Mike played a lot of “shooter” games growing up on the court. Most of the time, they were in clinics, and most of the time, they were to keep the clinic moving and rotate the players around so Joey or Jimmy could say they played with whomever the better players were. Just another clinic trick.
Shooter games were more emotional-based too. Like anything quick and easy, like giving a kid a snack every time he whined. Those games focused more on winning than getting an opportunity to switch up gameplans and work on patterns.
Many players fell into the trap of winning being the goal.
They didn’t understand that winning was a by-product of game planning.
“During most 21’s, you can play three types of gameplans…during shooters, it’s hard because if the score is at 7-7 or 8-8, you’re more focused on winning or losing than working on anything. They only work if you take winning and losing out of the equation, pretend you were playing a twenty-one, focus on one pattern, and keep getting more reps on that pattern.”
Noah let it soak in.
“So, what kind of format do you want to use for this game.”
“Regular scoring. 15’s, 30’s, 40’s. In some ways, it’s like a shooter game, but you can’t ride out the game.”
Here are a couple of things to think about the next time you go out on the court.

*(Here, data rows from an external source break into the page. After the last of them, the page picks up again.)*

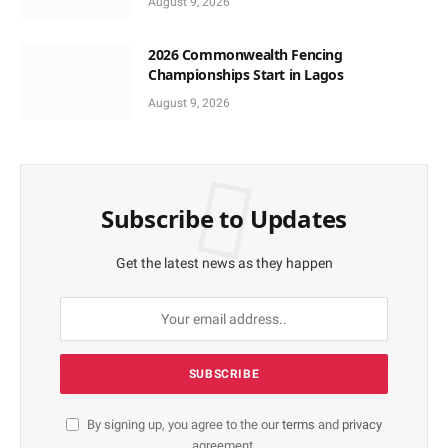
August 9, 2026
2026 Commonwealth Fencing
Championships Start in Lagos
August 9, 2026
Subscribe to Updates
Get the latest news as they happen
By signing up, you agree to the our
terms
and
privacy
agreement.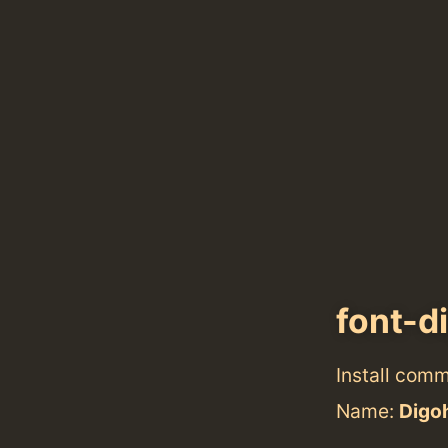
font-d
Install com
Name:
Digo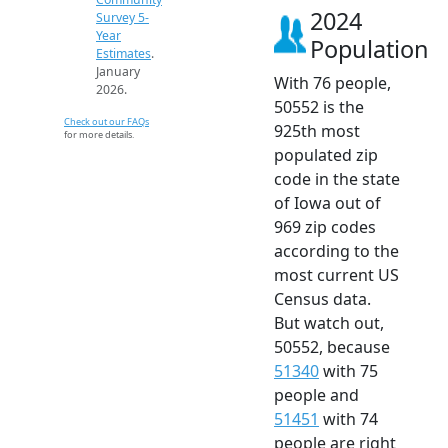
2024
Survey 5-
Year
Population
Estimates
.
January
With 76 people,
2026.
50552 is the
Check out our FAQs
925th most
for more details.
populated zip
code in the state
of Iowa out of
969 zip codes
according to the
most current US
Census data.
But watch out,
50552, because
51340
with 75
people and
51451
with 74
people are right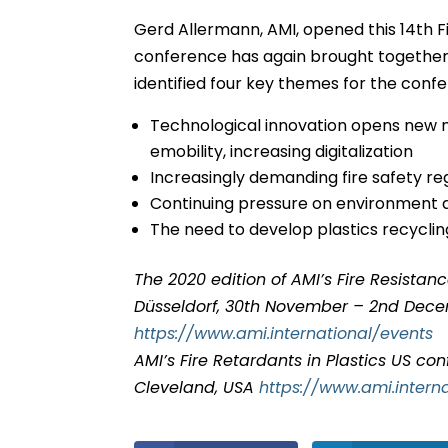
Gerd Allermann, AMI, opened this 14th Fi
conference has again brought together 
identified four key themes for the conf
Technological innovation opens new ne
emobility, increasing digitalization
Increasingly demanding fire safety re
Continuing pressure on environment 
The need to develop plastics recyclin
The 2020 edition of AMI’s Fire Resistan
Düsseldorf, 30th November – 2nd Dec
https://www.ami.international/events
AMI’s Fire Retardants in Plastics US con
Cleveland, USA
https://www.ami.inter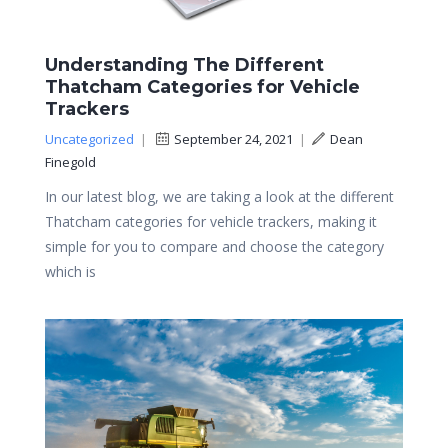
Understanding The Different
Thatcham Categories for Vehicle
Trackers
Uncategorized
|
September 24, 2021
|
Dean
Finegold
In our latest blog, we are taking a look at the different
Thatcham categories for vehicle trackers, making it
simple for you to compare and choose the category
which is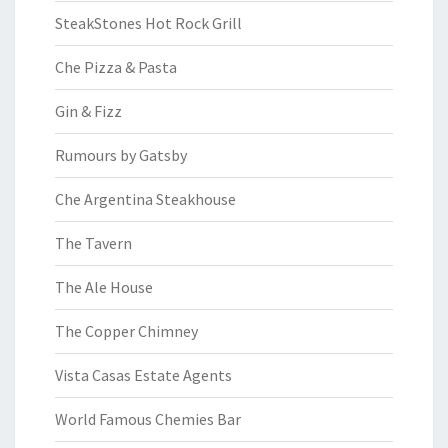
SteakStones Hot Rock Grill
Che Pizza & Pasta
Gin & Fizz
Rumours by Gatsby
Che Argentina Steakhouse
The Tavern
The Ale House
The Copper Chimney
Vista Casas Estate Agents
World Famous Chemies Bar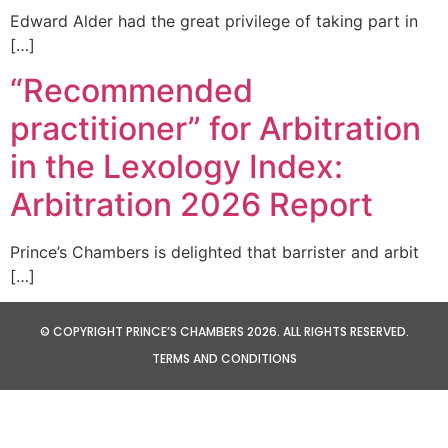
Edward Alder had the great privilege of taking part in
[…]
“Recommended
practitioner” for Arbitration
in the Lexology Index:
Arbitration 2026 Report
Prince’s Chambers is delighted that barrister and arbit
[…]
© COPYRIGHT PRINCE’S CHAMBERS 2026. ALL RIGHTS RESERVED.
TERMS AND CONDITIONS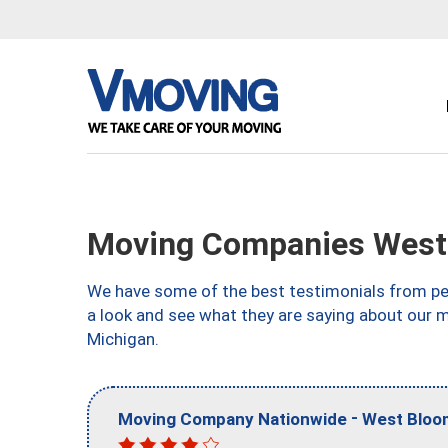
Moving Companies West 
We have some of the best testimonials from peo
a look and see what they are saying about our 
Michigan.
-
Moving Company Nationwide
West Bloom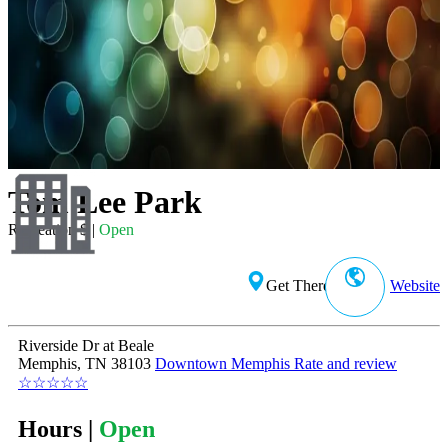
Tom Lee Park
Recreation $ |
Open
Get There
Website
Riverside Dr at Beale
Memphis, TN 38103
Downtown Memphis
Rate and review
☆
☆
☆
☆
☆
Hours |
Open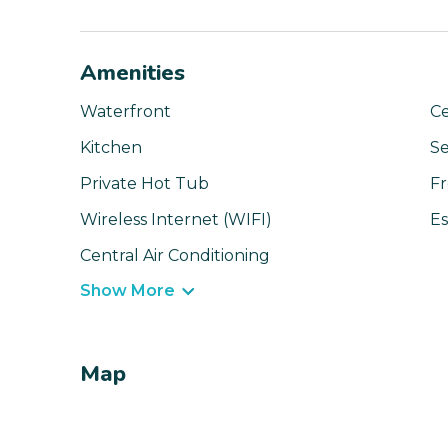
Amenities
Waterfront
Ce
Kitchen
Se
Private Hot Tub
Fr
Wireless Internet (WIFI)
Es
Central Air Conditioning
Show More
Map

I was guilty of playing 21s—a lot of them. I felt like they were part of every hitting session, whether it was the groundstroke version or by serving five each. They work to a certain degree if you work on patterns and combos and aren’t afraid to lose while working on them.
Too many players hit the wall through repetitive practicing. There’s a gap time. If you put the work in and improve the simple stuff, you can get to 10 UTR, but many players hover between 10-12 and never get passed the next wall, which is harder to break through than getting to 10.
As if you didn’t know.
If you are a higher-level player, start using more regular-based scoring games to work on actual point structures that will carry over to sets.
But, if you are under 8 UTR, any points will help. You are probably not playing enough points and doing too much technical training.